Wednesday, September 10, 2014

What-Cha: Nepal Monsoon Flush 2014 Pearl Oolong Tea, A Tea Review

A very strange bit of gaming news crept across my radar this morning as I found myself wondering 'why in the name of all things holy am I still awake' that made me switch to wondering 'have I fallen asleep at my computer and am now just dreaming of weird news?' I mean I did dream I was a computer simulation and saw the world in coding the other day, so this is entirely possible...but no, upon further investigation, this rumor is not a dream. It seems there is a rumor about Microsoft buying Mojang for $2billion, which is really strange and out of character for Notch. I am worried for the future of Minecraft, but hopefully Microsoft will be smart and not change too many things, it will be interesting to see how this unfolds, but more on my thoughts about this on my Saturday Ramblings post.

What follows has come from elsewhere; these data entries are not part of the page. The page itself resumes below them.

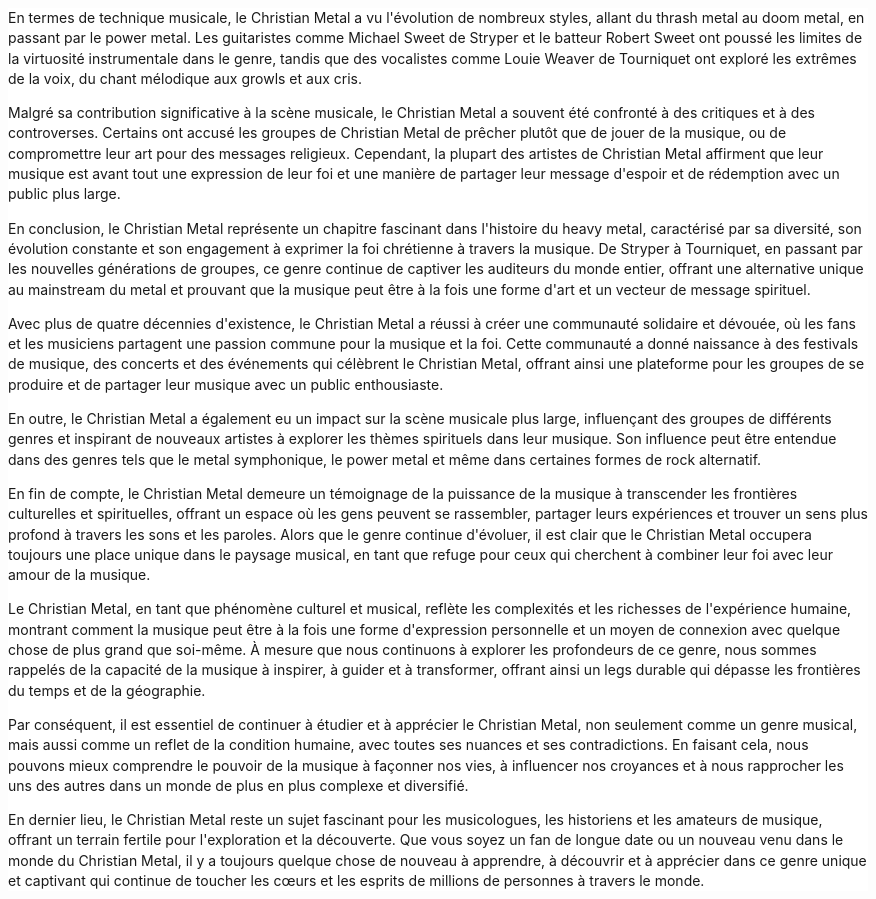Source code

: En termes de technique musicale, le Christian Metal a vu l'évolution de nombreux styles, allant du thrash metal au doom metal, en passant par le power metal. Les guitaristes comme Michael Sweet de Stryper et le batteur Robert Sweet ont poussé les limites de la virtuosité instrumentale dans le genre, tandis que des vocalistes comme Louie Weaver de Tourniquet ont exploré les extrêmes de la voix, du chant mélodique aux growls et aux cris.

Malgré sa contribution significative à la scène musicale, le Christian Metal a souvent été confronté à des critiques et à des controverses. Certains ont accusé les groupes de Christian Metal de prêcher plutôt que de jouer de la musique, ou de compromettre leur art pour des messages religieux. Cependant, la plupart des artistes de Christian Metal affirment que leur musique est avant tout une expression de leur foi et une manière de partager leur message d'espoir et de rédemption avec un public plus large.

En conclusion, le Christian Metal représente un chapitre fascinant dans l'histoire du heavy metal, caractérisé par sa diversité, son évolution constante et son engagement à exprimer la foi chrétienne à travers la musique. De Stryper à Tourniquet, en passant par les nouvelles générations de groupes, ce genre continue de captiver les auditeurs du monde entier, offrant une alternative unique au mainstream du metal et prouvant que la musique peut être à la fois une forme d'art et un vecteur de message spirituel. 

Avec plus de quatre décennies d'existence, le Christian Metal a réussi à créer une communauté solidaire et dévouée, où les fans et les musiciens partagent une passion commune pour la musique et la foi. Cette communauté a donné naissance à des festivals de musique, des concerts et des événements qui célèbrent le Christian Metal, offrant ainsi une plateforme pour les groupes de se produire et de partager leur musique avec un public enthousiaste.

En outre, le Christian Metal a également eu un impact sur la scène musicale plus large, influençant des groupes de différents genres et inspirant de nouveaux artistes à explorer les thèmes spirituels dans leur musique. Son influence peut être entendue dans des genres tels que le metal symphonique, le power metal et même dans certaines formes de rock alternatif.

En fin de compte, le Christian Metal demeure un témoignage de la puissance de la musique à transcender les frontières culturelles et spirituelles, offrant un espace où les gens peuvent se rassembler, partager leurs expériences et trouver un sens plus profond à travers les sons et les paroles. Alors que le genre continue d'évoluer, il est clair que le Christian Metal occupera toujours une place unique dans le paysage musical, en tant que refuge pour ceux qui cherchent à combiner leur foi avec leur amour de la musique. 

Le Christian Metal, en tant que phénomène culturel et musical, reflète les complexités et les richesses de l'expérience humaine, montrant comment la musique peut être à la fois une forme d'expression personnelle et un moyen de connexion avec quelque chose de plus grand que soi-même. À mesure que nous continuons à explorer les profondeurs de ce genre, nous sommes rappelés de la capacité de la musique à inspirer, à guider et à transformer, offrant ainsi un legs durable qui dépasse les frontières du temps et de la géographie. 

Par conséquent, il est essentiel de continuer à étudier et à apprécier le Christian Metal, non seulement comme un genre musical, mais aussi comme un reflet de la condition humaine, avec toutes ses nuances et ses contradictions. En faisant cela, nous pouvons mieux comprendre le pouvoir de la musique à façonner nos vies, à influencer nos croyances et à nous rapprocher les uns des autres dans un monde de plus en plus complexe et diversifié. 

En dernier lieu, le Christian Metal reste un sujet fascinant pour les musicologues, les historiens et les amateurs de musique, offrant un terrain fertile pour l'exploration et la découverte. Que vous soyez un fan de longue date ou un nouveau venu dans le monde du Christian Metal, il y a toujours quelque chose de nouveau à apprendre, à découvrir et à apprécier dans ce genre unique et captivant qui continue de toucher les cœurs et les esprits de millions de personnes à travers le monde.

Introducing a new feature on the blog: What-Cha Wednesdays! I have a small mountain of their teas to review (and will probably get more once I run out, their teas fascinate me and at times become addictions, so I want to Pokemon it and try them all) and until I run out I shall have this be a weekly thing. Today's What-Cha is Nepal Monsoon Flush 2014 Pearl Oolong Tea, and everything about it is new to me. It is from Nepal (a tea region I have very little experience with, tragically) and rolled into tight pearls, reminiscent of dragon pearl tea, a shape I have never seen an oolong curled into. There is also the plucking time of Monsoon Flush, which is also referred to as Rainy Tea, it is plucked between the Second and Autumn Flush between July and September, a time of continuous rain. It has been a cool, drizzly, day so I thought the timing to review this tea was perfect. The aroma of the little pearls is not very strong, I catch little whiffs of aromas, much like the tightly curled pearls are hiding their secrets from me. There are gentle notes of nuttiness and fruitiness, a mix of stone fruit and citrus, with just a tiny hint of sesame seeds.

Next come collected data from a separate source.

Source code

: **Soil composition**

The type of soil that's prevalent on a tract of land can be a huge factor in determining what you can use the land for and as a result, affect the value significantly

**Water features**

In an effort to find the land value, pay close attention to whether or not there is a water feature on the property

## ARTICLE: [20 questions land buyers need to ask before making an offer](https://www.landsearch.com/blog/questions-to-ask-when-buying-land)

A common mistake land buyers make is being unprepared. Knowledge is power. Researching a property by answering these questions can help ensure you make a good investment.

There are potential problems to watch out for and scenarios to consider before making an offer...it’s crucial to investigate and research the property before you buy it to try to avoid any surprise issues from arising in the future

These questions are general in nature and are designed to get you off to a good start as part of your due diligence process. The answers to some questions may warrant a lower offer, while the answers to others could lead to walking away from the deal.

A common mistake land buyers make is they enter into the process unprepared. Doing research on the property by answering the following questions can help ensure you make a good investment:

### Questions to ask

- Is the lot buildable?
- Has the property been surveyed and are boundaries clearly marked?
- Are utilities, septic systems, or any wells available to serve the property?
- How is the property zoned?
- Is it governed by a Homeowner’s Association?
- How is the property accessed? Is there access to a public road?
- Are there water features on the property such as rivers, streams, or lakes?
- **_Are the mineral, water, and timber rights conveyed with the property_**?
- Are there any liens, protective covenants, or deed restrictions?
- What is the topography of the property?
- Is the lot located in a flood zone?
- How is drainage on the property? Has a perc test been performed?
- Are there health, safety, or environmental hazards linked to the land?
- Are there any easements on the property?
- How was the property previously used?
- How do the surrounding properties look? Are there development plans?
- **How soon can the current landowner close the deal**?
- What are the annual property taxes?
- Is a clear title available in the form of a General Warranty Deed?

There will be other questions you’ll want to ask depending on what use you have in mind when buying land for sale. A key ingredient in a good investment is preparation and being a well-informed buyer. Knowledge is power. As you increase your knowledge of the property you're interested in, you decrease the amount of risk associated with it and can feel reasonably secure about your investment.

As suspected, giving the pearls a bath released some of its hidden aroma as they unfurled, though the pearls remind me of baby Cthulhu-esque monsters which endears them to me immensely.  The aroma of the leaves is very interesting, notes of dry apricot, sweet wine, and an undertone of pepper drift up from the leaves, it is very sweet and rich while still being light. The liquid is sweet, with a blend of apricot juice and scuppernong fruit, it does not smell like 'fruit nectar' but the juices of a ripe fruit as you bite into it.

The first steep is incredibly gentle and light, it tastes like spring rain, mineral laden spring water...specifically it reminds of the taste of the water I would drink from Boiling Spring's Bubble (an artesian cold spring from limestone rich rock) giving me a powerful case of nostalgia. There is more to this tea than clean water and minerals, there are also notes of ripe apricots and freshly mown hay.

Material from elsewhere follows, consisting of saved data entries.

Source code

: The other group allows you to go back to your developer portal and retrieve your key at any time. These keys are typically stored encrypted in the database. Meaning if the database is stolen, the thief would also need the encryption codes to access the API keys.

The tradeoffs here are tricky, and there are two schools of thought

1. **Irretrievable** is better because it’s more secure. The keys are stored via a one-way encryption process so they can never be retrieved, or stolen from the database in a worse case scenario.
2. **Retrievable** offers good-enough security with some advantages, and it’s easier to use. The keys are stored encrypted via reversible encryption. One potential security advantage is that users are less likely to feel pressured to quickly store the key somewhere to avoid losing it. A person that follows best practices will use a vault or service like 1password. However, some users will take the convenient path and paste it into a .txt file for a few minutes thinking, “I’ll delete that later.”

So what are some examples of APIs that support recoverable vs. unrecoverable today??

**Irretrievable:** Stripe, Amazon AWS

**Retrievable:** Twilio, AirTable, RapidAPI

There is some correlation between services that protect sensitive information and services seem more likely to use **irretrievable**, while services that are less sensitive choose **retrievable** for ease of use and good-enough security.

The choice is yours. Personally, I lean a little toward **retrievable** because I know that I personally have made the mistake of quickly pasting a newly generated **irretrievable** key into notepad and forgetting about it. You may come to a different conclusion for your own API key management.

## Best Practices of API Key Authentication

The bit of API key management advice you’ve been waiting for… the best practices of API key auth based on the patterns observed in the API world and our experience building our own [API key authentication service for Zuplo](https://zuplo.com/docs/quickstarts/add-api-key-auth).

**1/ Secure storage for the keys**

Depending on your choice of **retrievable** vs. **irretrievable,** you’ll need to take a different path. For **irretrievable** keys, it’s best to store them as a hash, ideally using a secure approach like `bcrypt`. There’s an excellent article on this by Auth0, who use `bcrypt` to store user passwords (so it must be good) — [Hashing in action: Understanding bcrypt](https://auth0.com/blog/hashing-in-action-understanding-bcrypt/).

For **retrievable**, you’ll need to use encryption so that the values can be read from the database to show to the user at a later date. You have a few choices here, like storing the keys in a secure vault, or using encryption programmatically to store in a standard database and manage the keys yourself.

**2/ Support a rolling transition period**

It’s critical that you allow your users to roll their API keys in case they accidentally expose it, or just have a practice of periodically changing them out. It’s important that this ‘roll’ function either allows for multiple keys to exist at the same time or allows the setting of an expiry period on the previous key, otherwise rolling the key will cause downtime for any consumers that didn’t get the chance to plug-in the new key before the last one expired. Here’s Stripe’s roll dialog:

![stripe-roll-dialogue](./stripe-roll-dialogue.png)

The second and third steep are identical in both aroma and taste. The aroma of the liquid is very sweet, mixing apricots,a  touch of citrus, and nice bit of muscatel and minerals at the finish. The taste has the same clean spring water and rain taste of the first steep, but the real show stealing taste this time around is the apricot and fresh citrus notes. I feel like sipping this tea is cleansing, it is very light and refreshing and makes my soul feel good, I shall have to get more and put it aside for special occasions. This tea is a wonderful reminder how diverse tea can be, it is unlike any oolong I have ever had, in fact if I did not know what it was I might label it a white tea or an unusual Darjeeling, tea has so much to teach and I hope to never stop learning.


  1. Oh, I want to try this tea. It sounds like such a soul satisfying tea.

  2. I had the amazing opportunity to be in Darjeeling during the monsoon flush and we drank tea fresh from the processing facility. My memories and emotions mix together, but I really liked it!

    1. That is so awesome, I can only imagine how amazing that experience must have been.